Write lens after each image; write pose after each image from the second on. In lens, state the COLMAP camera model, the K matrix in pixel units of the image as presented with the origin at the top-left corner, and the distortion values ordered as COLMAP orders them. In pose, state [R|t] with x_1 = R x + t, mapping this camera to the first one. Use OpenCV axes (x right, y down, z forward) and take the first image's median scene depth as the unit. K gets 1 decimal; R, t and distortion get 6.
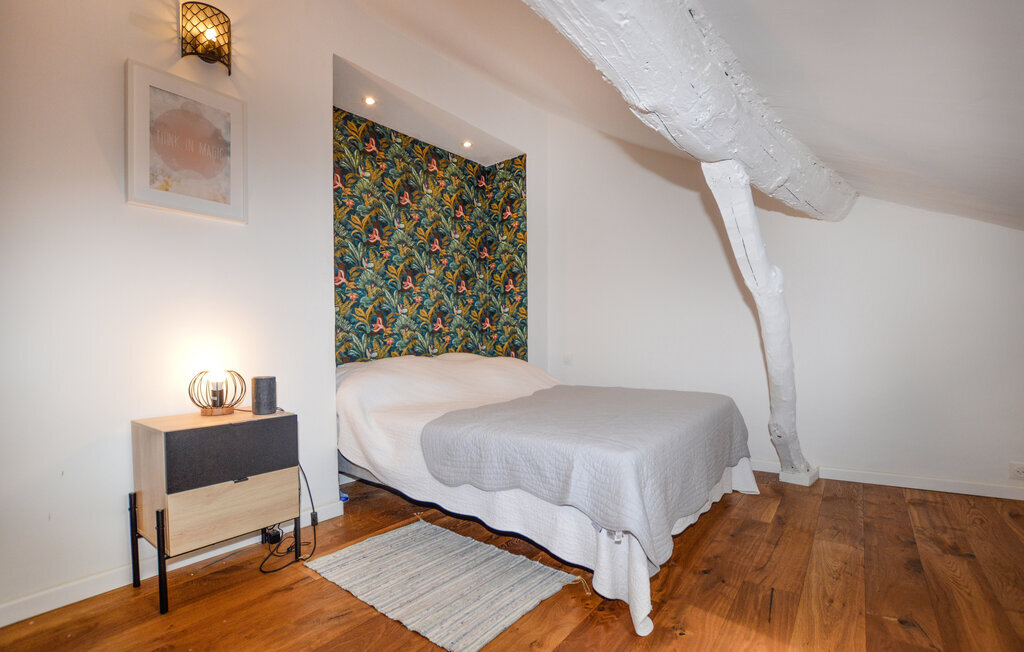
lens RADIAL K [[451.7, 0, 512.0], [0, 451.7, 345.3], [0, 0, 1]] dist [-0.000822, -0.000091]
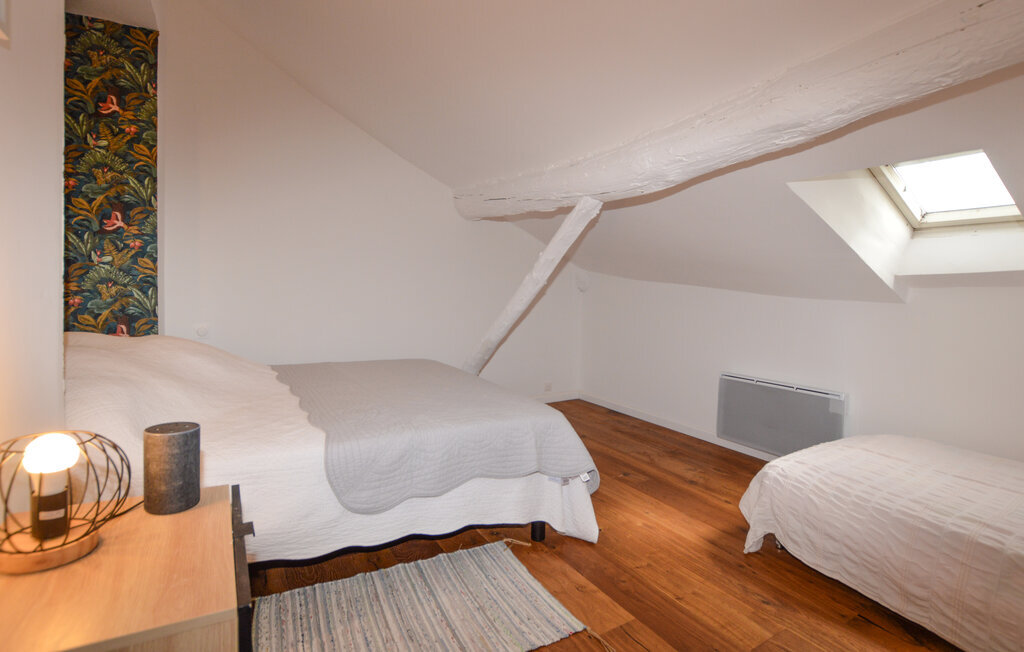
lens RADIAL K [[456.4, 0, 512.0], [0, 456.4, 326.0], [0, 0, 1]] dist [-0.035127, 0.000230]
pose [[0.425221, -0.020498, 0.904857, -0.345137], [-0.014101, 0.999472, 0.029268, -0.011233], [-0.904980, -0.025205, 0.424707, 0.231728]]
---
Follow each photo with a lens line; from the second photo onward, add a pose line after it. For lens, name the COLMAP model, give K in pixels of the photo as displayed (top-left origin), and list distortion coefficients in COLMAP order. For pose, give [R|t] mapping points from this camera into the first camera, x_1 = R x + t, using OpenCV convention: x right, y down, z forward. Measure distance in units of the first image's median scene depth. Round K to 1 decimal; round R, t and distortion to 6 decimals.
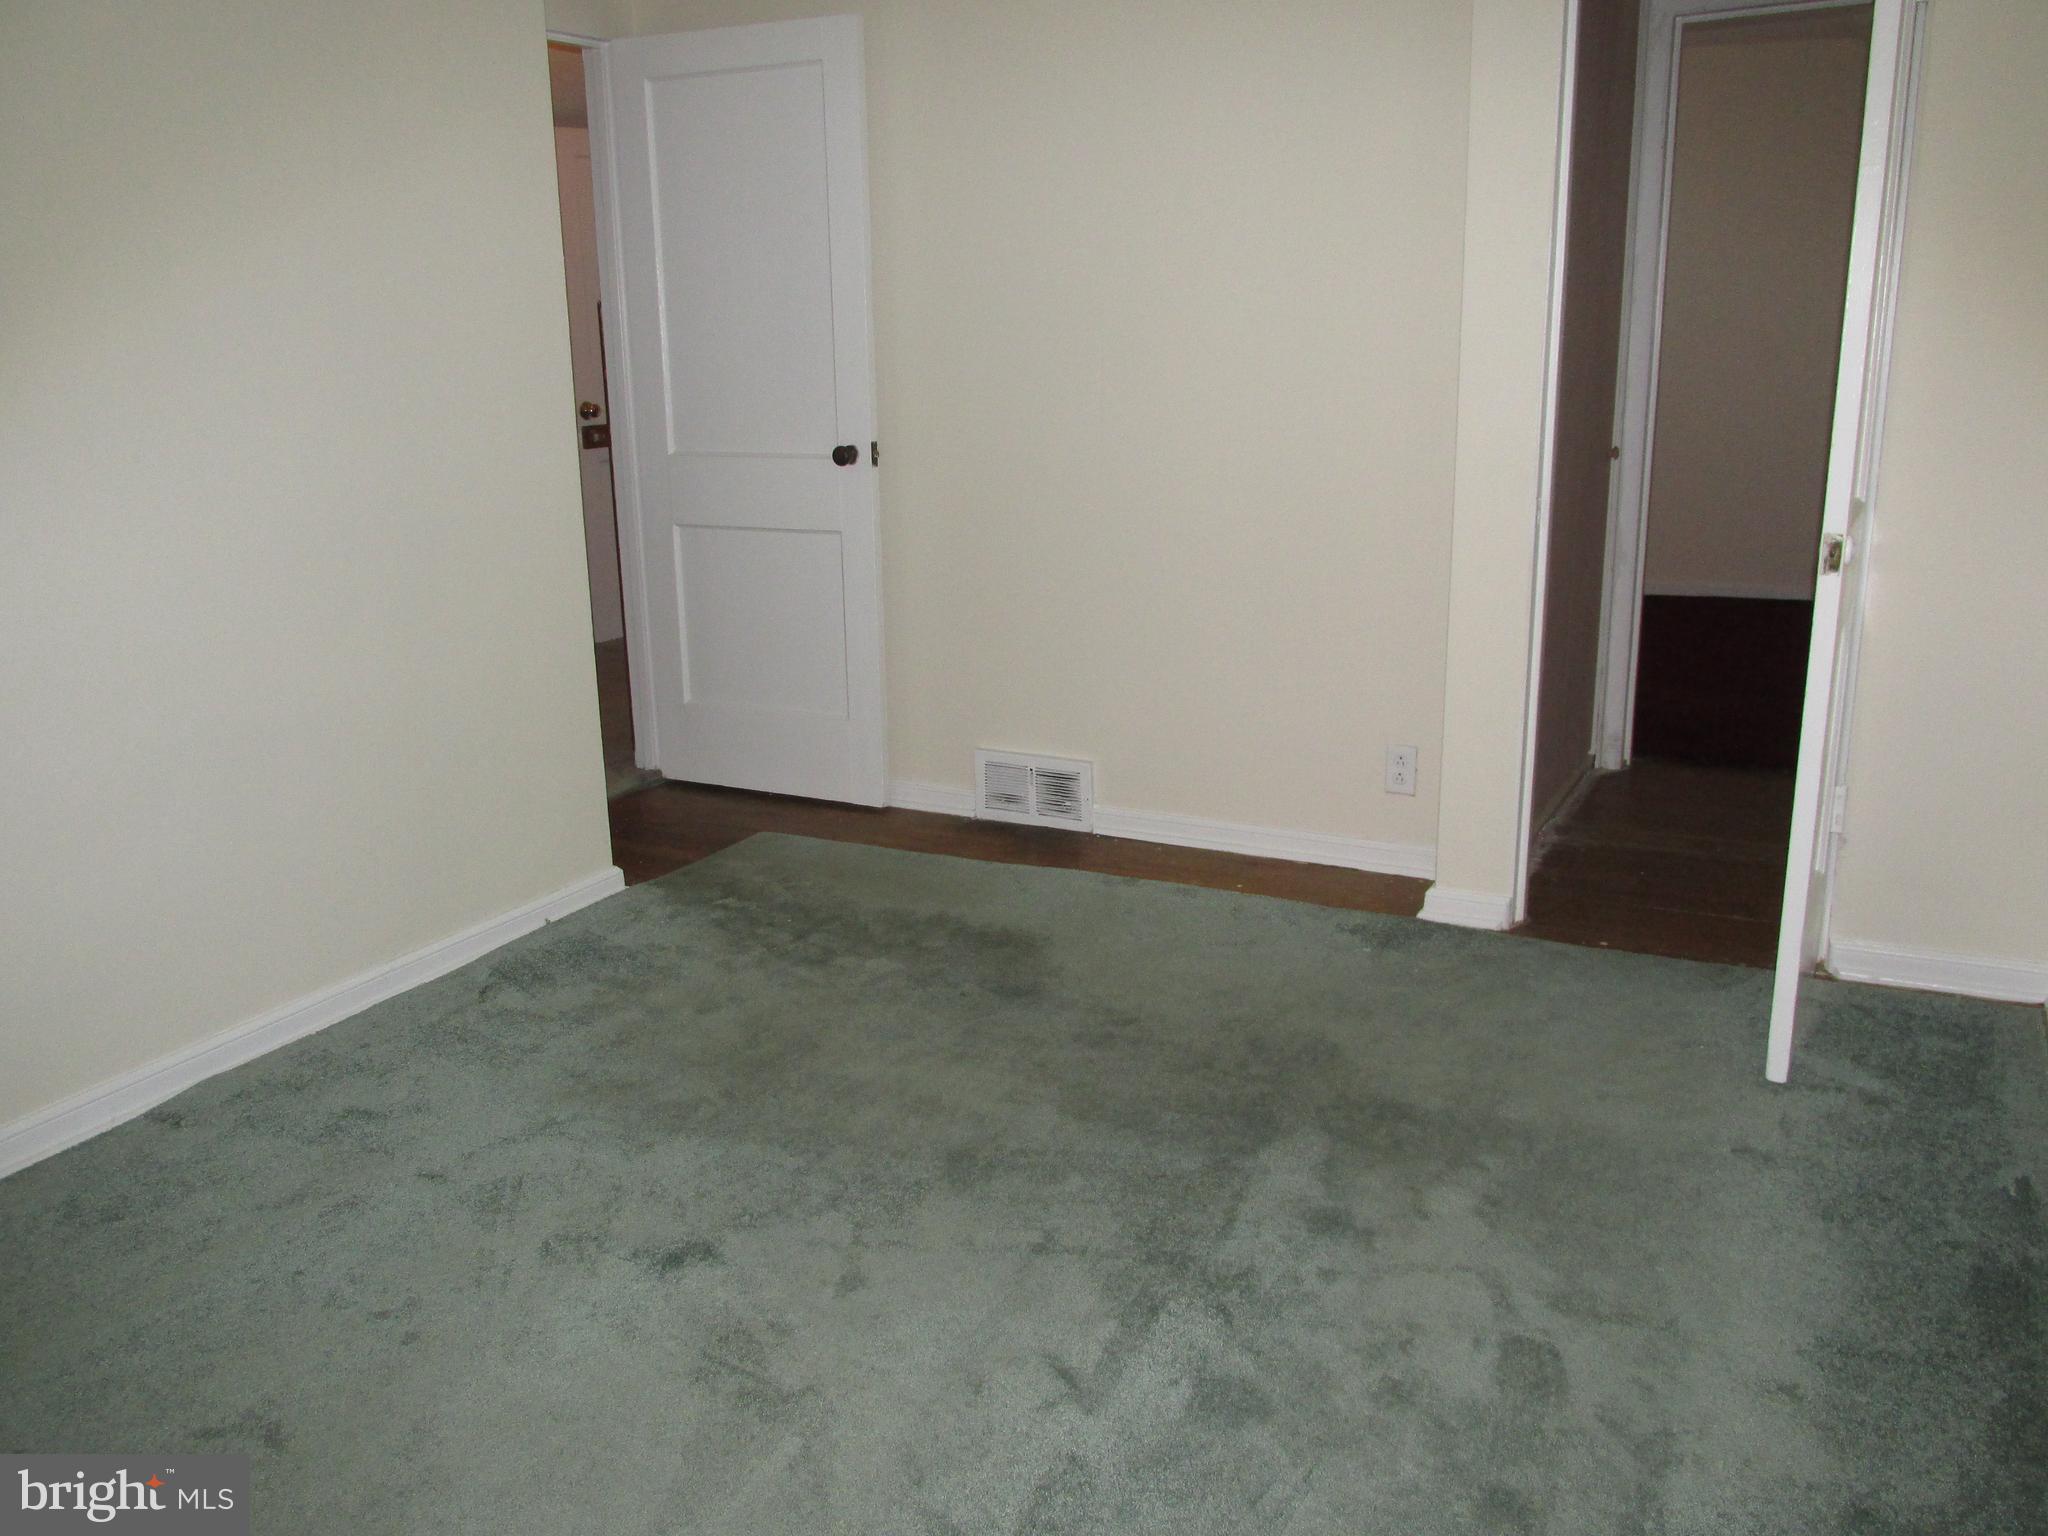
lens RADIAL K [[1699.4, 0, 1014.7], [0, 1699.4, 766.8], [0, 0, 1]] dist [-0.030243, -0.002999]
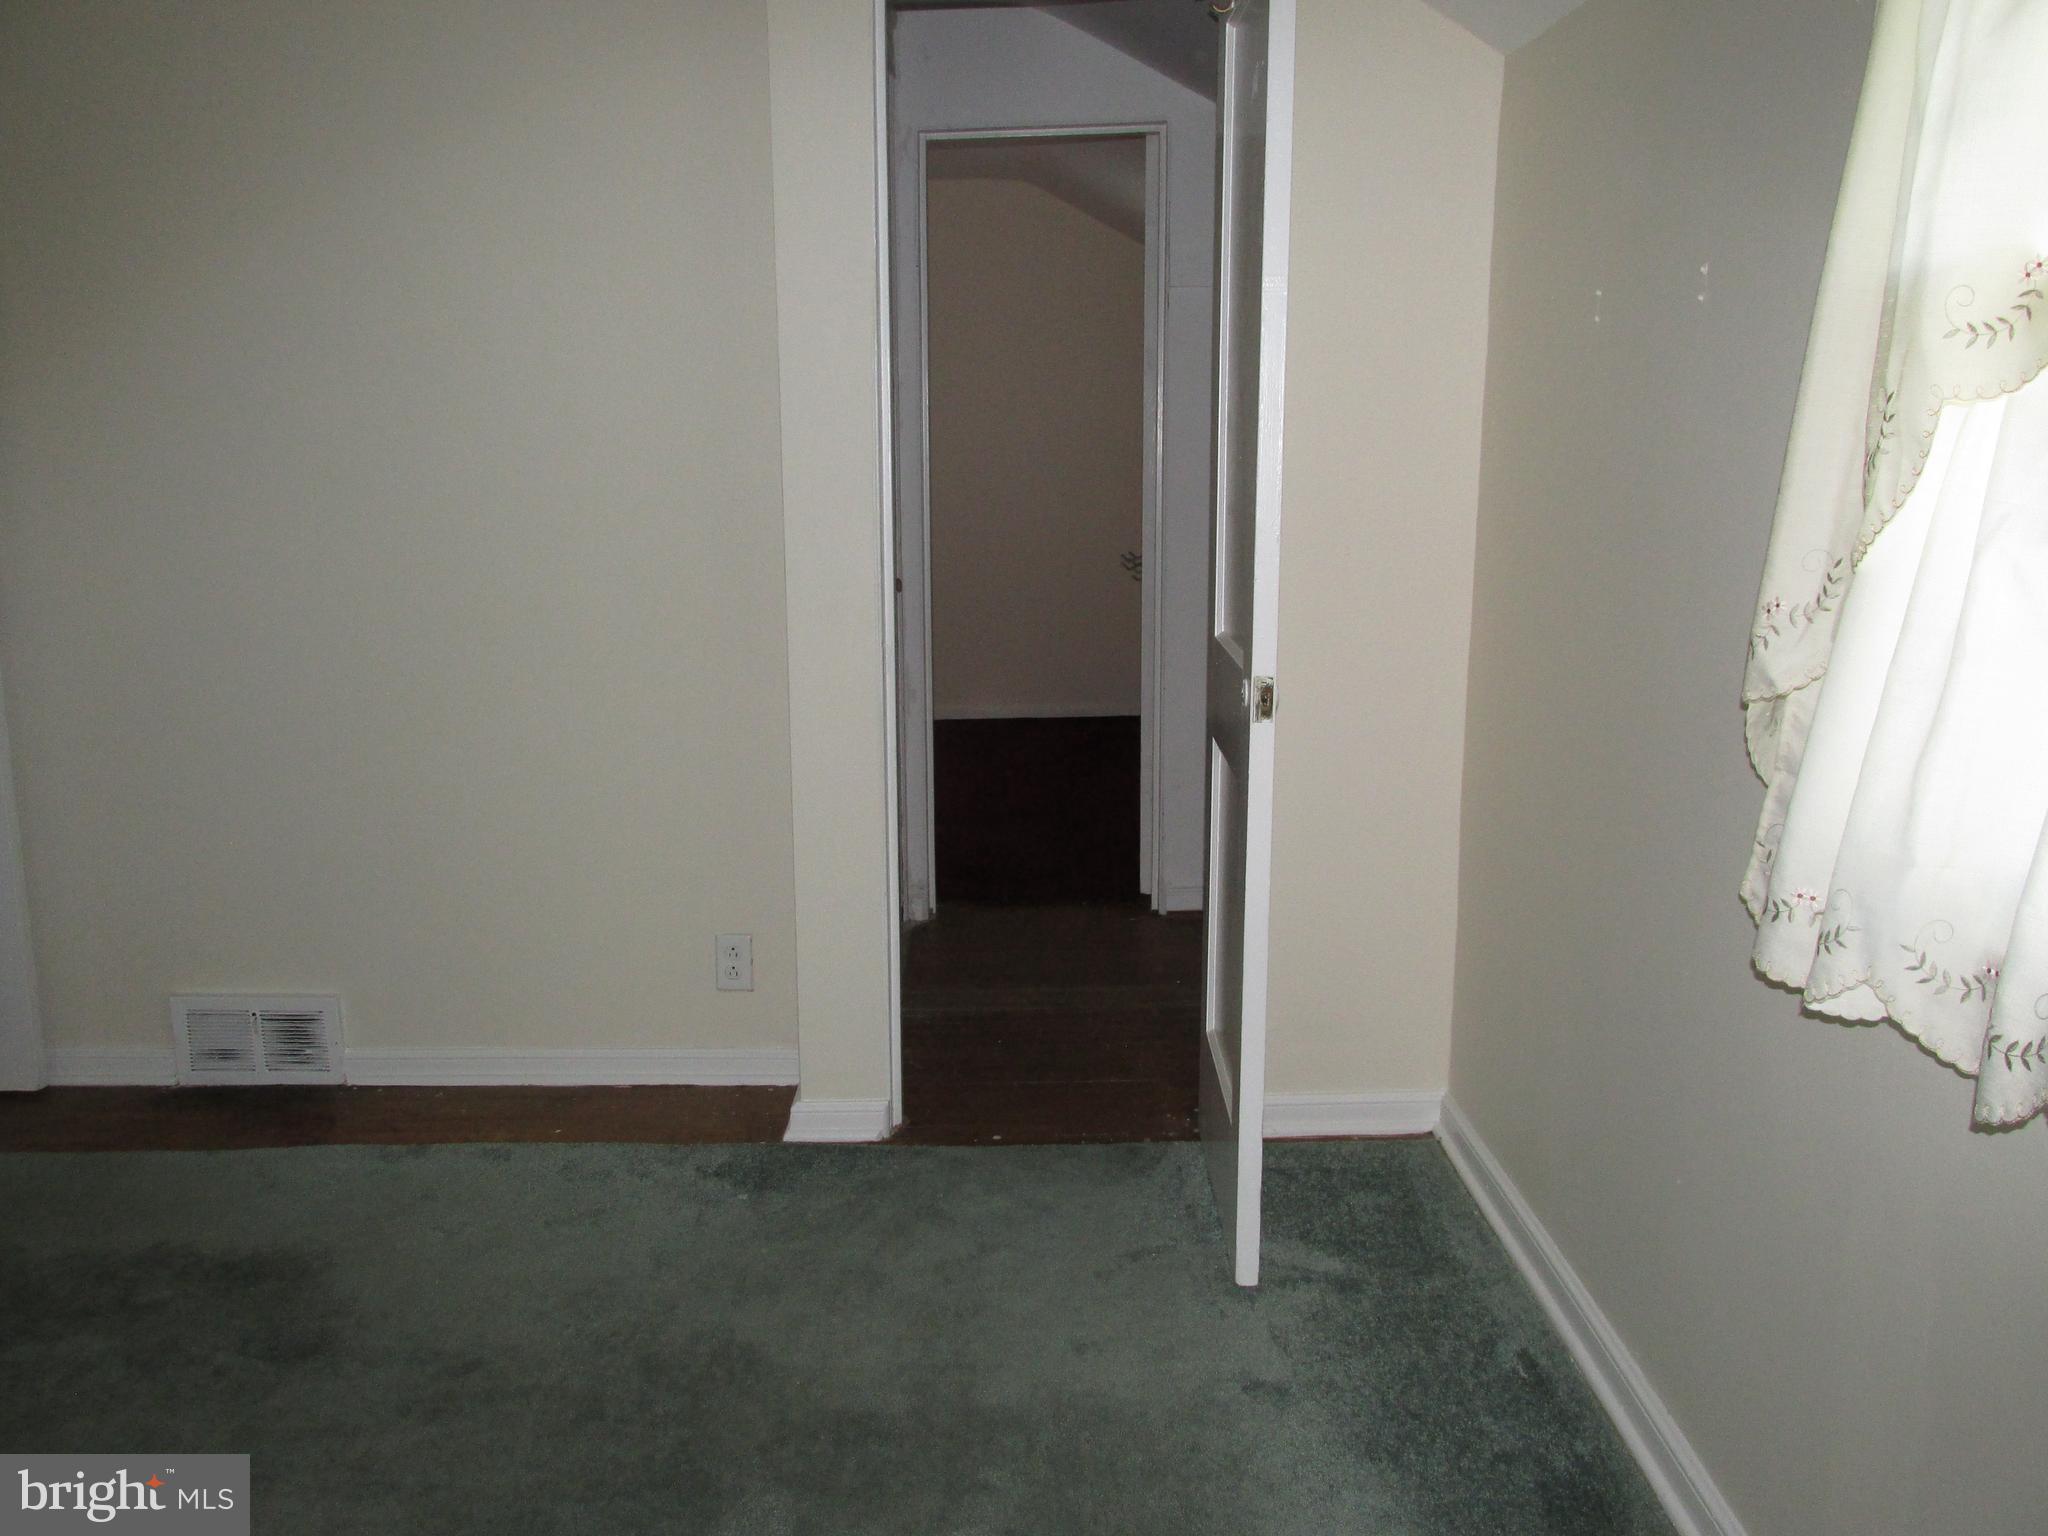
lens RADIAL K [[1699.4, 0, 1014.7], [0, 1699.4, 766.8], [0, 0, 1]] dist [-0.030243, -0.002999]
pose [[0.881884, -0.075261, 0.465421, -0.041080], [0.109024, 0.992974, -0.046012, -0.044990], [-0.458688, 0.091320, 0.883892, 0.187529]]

### Task to carry out
Quote the lines of the records exactly, from the line containing "Follow each photo" through the line containing "0.091320, 0.883892, 0.187529]]", leaving out the pictures.

### Result
Follow each photo with a lens line; from the second photo onward, add a pose line after it. For lens, name the COLMAP model, give K in pixels of the photo as displayed (top-left origin), and list distortion coefficients in COLMAP order. For pose, give [R|t] mapping points from this camera into the first camera, x_1 = R x + t, using OpenCV convention: x right, y down, z forward. Measure distance in units of the first image's median scene depth. Round K to 1 decimal; round R, t and distortion to 6 decimals.
lens RADIAL K [[1699.4, 0, 1014.7], [0, 1699.4, 766.8], [0, 0, 1]] dist [-0.030243, -0.002999]
lens RADIAL K [[1699.4, 0, 1014.7], [0, 1699.4, 766.8], [0, 0, 1]] dist [-0.030243, -0.002999]
pose [[0.881884, -0.075261, 0.465421, -0.041080], [0.109024, 0.992974, -0.046012, -0.044990], [-0.458688, 0.091320, 0.883892, 0.187529]]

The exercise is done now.